Filming <em>Mysteries</em>

Tuesday, October 17, 2006

Filming Mysteries

I know we generally don’t write about fiction or filmmaking on this blog, but I’m pissed.

They’re about to wrap up filming of Michael Chabon’s novel Mysteries of Pittsburgh in Pittsburgh this week. (I just read it recently on the recommendation of a friend, it seemed especially fitting since I just moved to Pittsburgh, I really loved it.) However, everything I’ve read about the film thus far has been a little odd since whenever they do a list of who-plays-who one of the main characters is conspicuously absent. Now I have confirmation that they actually removed the 2nd main character in the film and totally rearranged the story— and the reason is hardly a mystery.

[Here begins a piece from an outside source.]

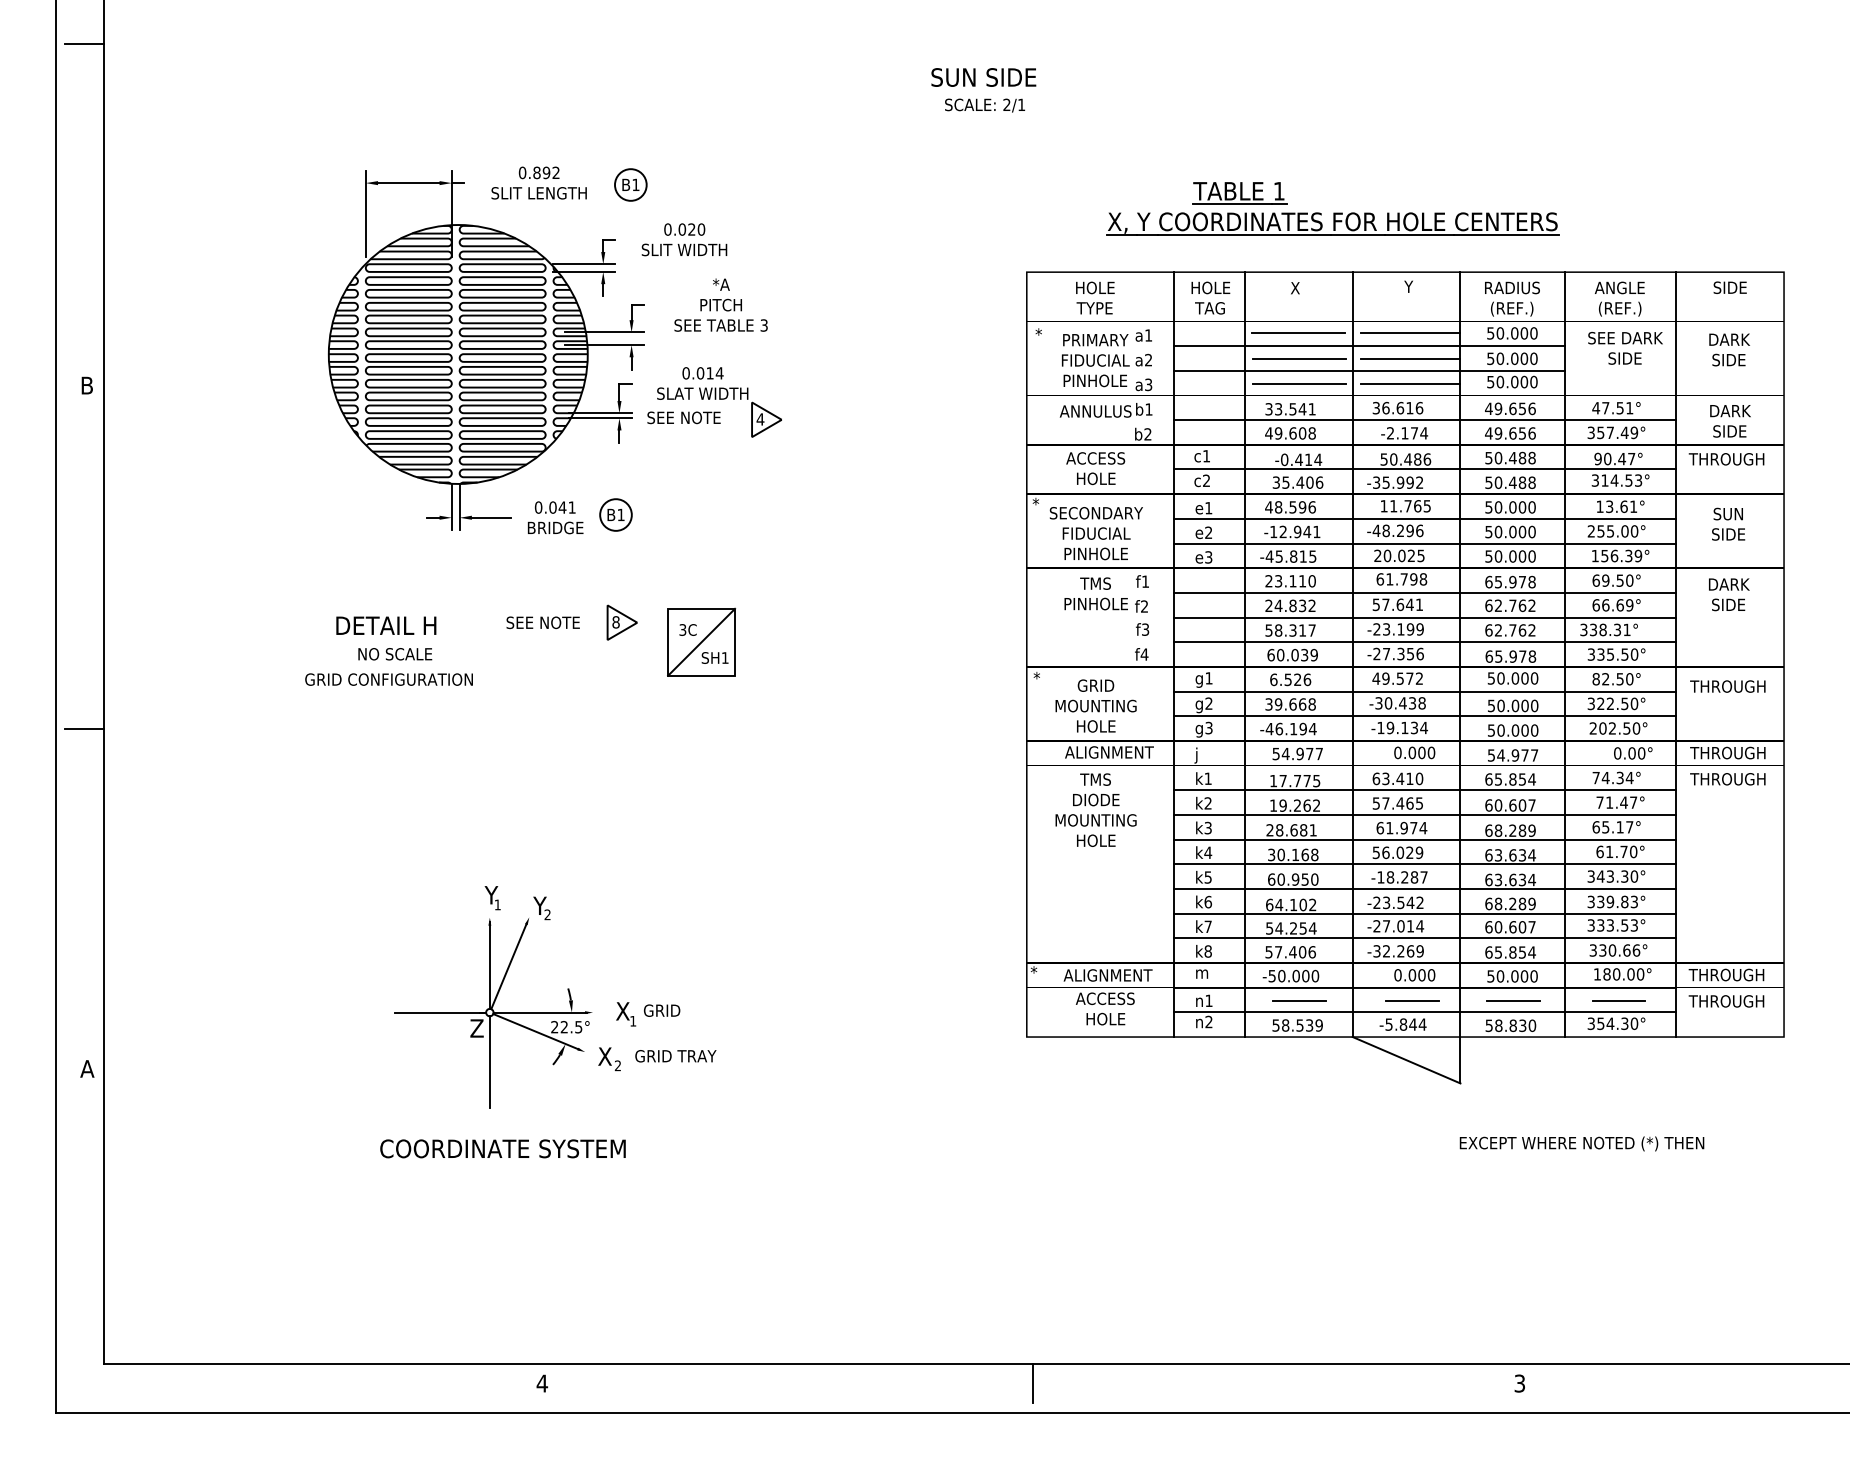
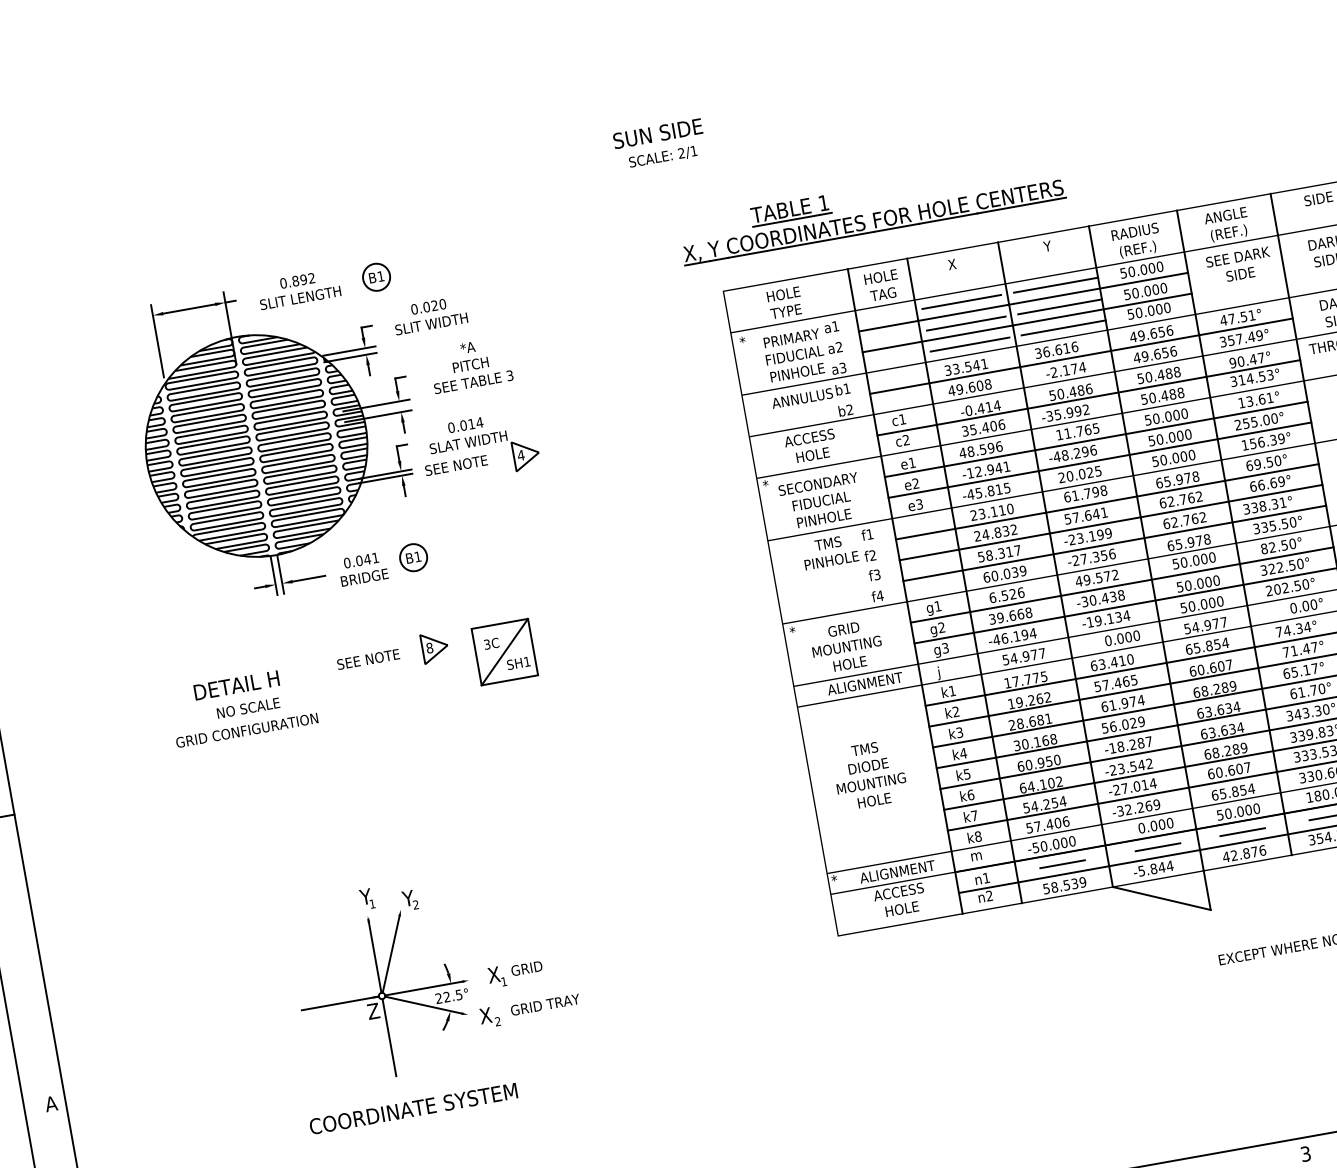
part: (1332, 208) -> (871, 209), moved
text: (1095, 809) -> (869, 774), moved
text: (1510, 1025) -> (1244, 853), 58.830 -> 42.876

Mysteries of Pittsburgh is a beautifully written, unusual love story about a young man who has simultaneous affairs with both a woman (Phlox) and another man (Arthur). Not only did they totally strip the same-sex love affair from the story they also eliminated the central gay character (Arthur) entirely. Instead the story is now about the main character and the love triangle between him, his friend Cleveland and Cleveland’s girlfriend Jane. (Jane, of course, is sleeping with both of them.) Arthur and any trace of same-sex love (and sex) is no longer in the story. It has been totally and thoroughly de-gayed.

What pisses me off is that Rawson Marshall Thurber, the director, claims he LOVED the book and was really excited to translate it into a film. If you loved it so much why the hell did you change it so radically? The reason he gives is hardly convincing.
Noticeably absent is a key character from the book named Arthur Lecomte. "It always seemed to me a more efficient cinematic engine to employ a love triangle versus what exists in the book, which is a four-pointed rhombus, for lack of a better term," Thurber explains.
Talk about bullshit. The obvious character to remove would have been Jane, not Arthur, she’s an ancillary character. But instead you turned her into a main character and into his girlfriend and wrote out Arthur?!? There is such thing as artistic license but making this choice completely guts the book. It is totally undeniable that his friendship and love affair with Arthur is the central theme of the book.

Applying Occam's Razor, I posit that you were uncomfortable with the subject matter— not only does it involve same-sex love (and lust) it is also about a young man who identifies as straight who falls in love with and has an affair with a gay man. It's just so sad that he totally rearranged the story, it's a total missed opportunity, as the tender treatment of the fluidity of sexuality is one of the things that makes Mysteries stand out among all other coming-of-age, post-college stories.

The thing I really don’t understand is that this is an indy film with Peter Saarsgaard, someone who certainly doesn’t shy away from a film with a gay themes. Traditionally these are the exact kind of films that can have a gay storyline, although you’d think that in this post-Brokeback era this kind of crap wouldn’t happen anymore. So I just don’t get it.